----- WORKING DATA

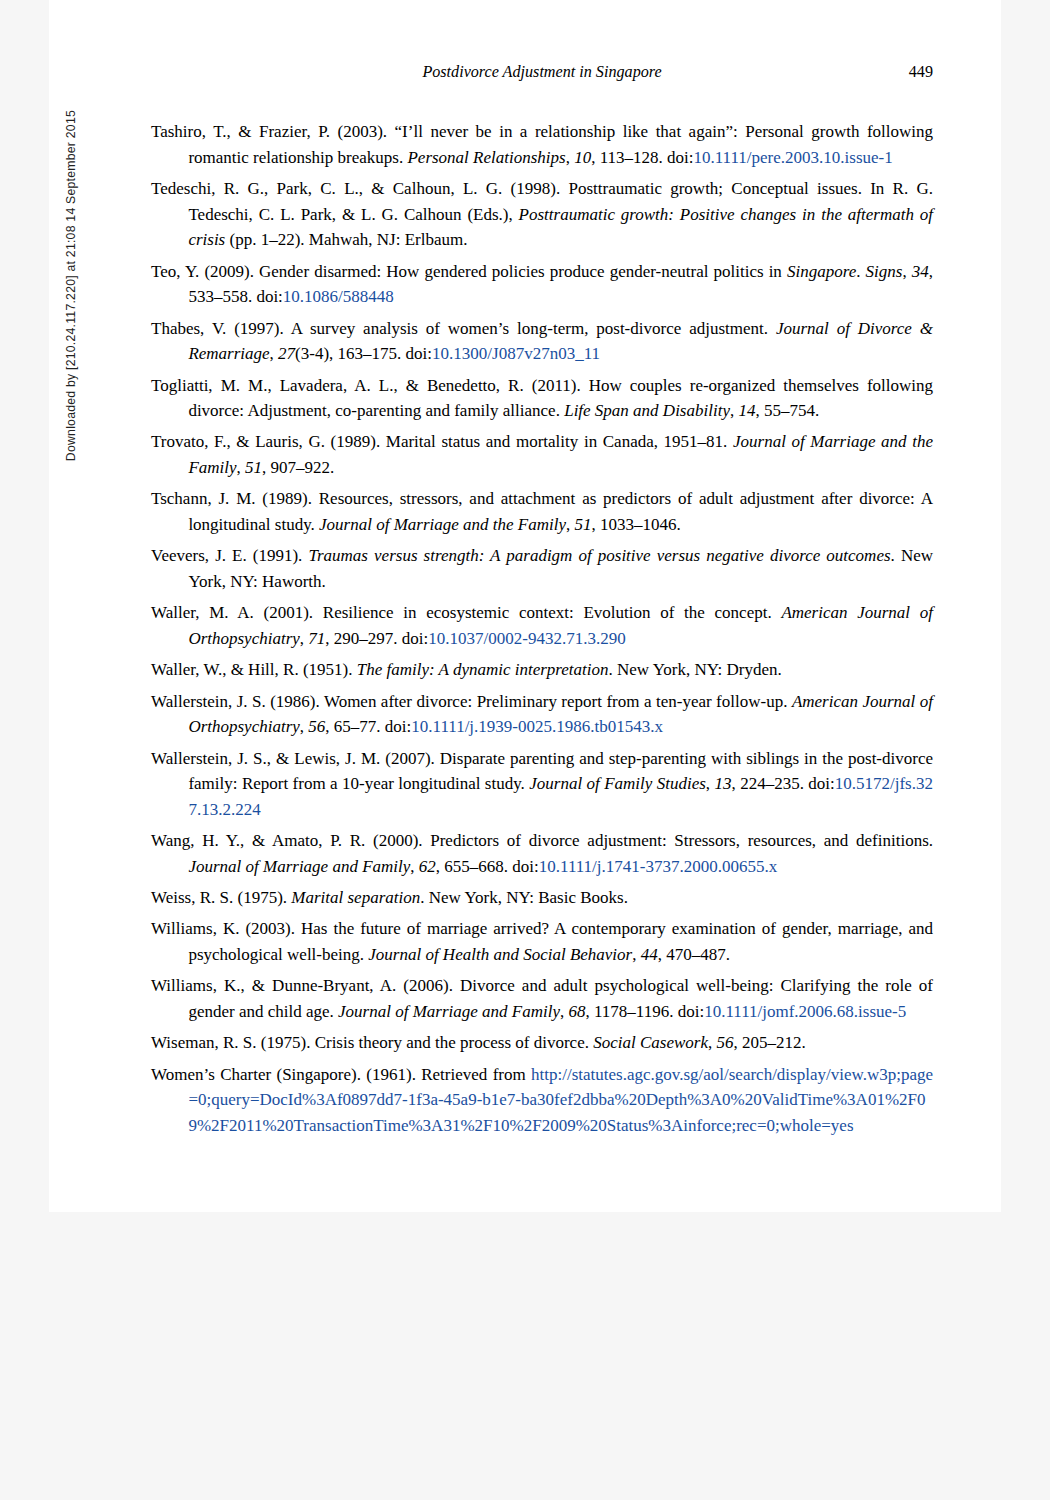Downloaded by [210.24.117.220] at 21:08 14 September 2015
Postdivorce Adjustment in Singapore 449
Tashiro, T., & Frazier, P. (2003). “I’ll never be in a relationship like that again”: Personal growth following romantic relationship breakups. Personal Relationships, 10, 113–128. doi:10.1111/pere.2003.10.issue-1
Tedeschi, R. G., Park, C. L., & Calhoun, L. G. (1998). Posttraumatic growth; Conceptual issues. In R. G. Tedeschi, C. L. Park, & L. G. Calhoun (Eds.), Posttraumatic growth: Positive changes in the aftermath of crisis (pp. 1–22). Mahwah, NJ: Erlbaum.
Teo, Y. (2009). Gender disarmed: How gendered policies produce gender-neutral politics in Singapore. Signs, 34, 533–558. doi:10.1086/588448
Thabes, V. (1997). A survey analysis of women’s long-term, post-divorce adjustment. Journal of Divorce & Remarriage, 27(3-4), 163–175. doi:10.1300/J087v27n03_11
Togliatti, M. M., Lavadera, A. L., & Benedetto, R. (2011). How couples re-organized themselves following divorce: Adjustment, co-parenting and family alliance. Life Span and Disability, 14, 55–754.
Trovato, F., & Lauris, G. (1989). Marital status and mortality in Canada, 1951–81. Journal of Marriage and the Family, 51, 907–922.
Tschann, J. M. (1989). Resources, stressors, and attachment as predictors of adult adjustment after divorce: A longitudinal study. Journal of Marriage and the Family, 51, 1033–1046.
Veevers, J. E. (1991). Traumas versus strength: A paradigm of positive versus negative divorce outcomes. New York, NY: Haworth.
Waller, M. A. (2001). Resilience in ecosystemic context: Evolution of the concept. American Journal of Orthopsychiatry, 71, 290–297. doi:10.1037/0002-9432.71.3.290
Waller, W., & Hill, R. (1951). The family: A dynamic interpretation. New York, NY: Dryden.
Wallerstein, J. S. (1986). Women after divorce: Preliminary report from a ten-year follow-up. American Journal of Orthopsychiatry, 56, 65–77. doi:10.1111/j.1939-0025.1986.tb01543.x
Wallerstein, J. S., & Lewis, J. M. (2007). Disparate parenting and step-parenting with siblings in the post-divorce family: Report from a 10-year longitudinal study. Journal of Family Studies, 13, 224–235. doi:10.5172/jfs.327.13.2.224
Wang, H. Y., & Amato, P. R. (2000). Predictors of divorce adjustment: Stressors, resources, and definitions. Journal of Marriage and Family, 62, 655–668. doi:10.1111/j.1741-3737.2000.00655.x
Weiss, R. S. (1975). Marital separation. New York, NY: Basic Books.
Williams, K. (2003). Has the future of marriage arrived? A contemporary examination of gender, marriage, and psychological well-being. Journal of Health and Social Behavior, 44, 470–487.
Williams, K., & Dunne-Bryant, A. (2006). Divorce and adult psychological well-being: Clarifying the role of gender and child age. Journal of Marriage and Family, 68, 1178–1196. doi:10.1111/jomf.2006.68.issue-5
Wiseman, R. S. (1975). Crisis theory and the process of divorce. Social Casework, 56, 205–212.
Women’s Charter (Singapore). (1961). Retrieved from http://statutes.agc.gov.sg/aol/search/display/view.w3p;page=0;query=DocId%3Af0897dd7-1f3a-45a9-b1e7-ba30fef2dbba%20Depth%3A0%20ValidTime%3A01%2F09%2F2011%20TransactionTime%3A31%2F10%2F2009%20Status%3Ainforce;rec=0;whole=yes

----------

● EXERCISE BRIEF
Reproduce every line above containing "Singapore".

● EXERCISE RESULT
Postdivorce Adjustment in Singapore 449
Teo, Y. (2009). Gender disarmed: How gendered policies produce gender-neutral politics in Singapore. Signs, 34, 533–558. doi:10.1086/588448
Women’s Charter (Singapore). (1961). Retrieved from http://statutes.agc.gov.sg/aol/search/display/view.w3p;page=0;query=DocId%3Af0897dd7-1f3a-45a9-b1e7-ba30fef2dbba%20Depth%3A0%20ValidTime%3A01%2F09%2F2011%20TransactionTime%3A31%2F10%2F2009%20Status%3Ainforce;rec=0;whole=yes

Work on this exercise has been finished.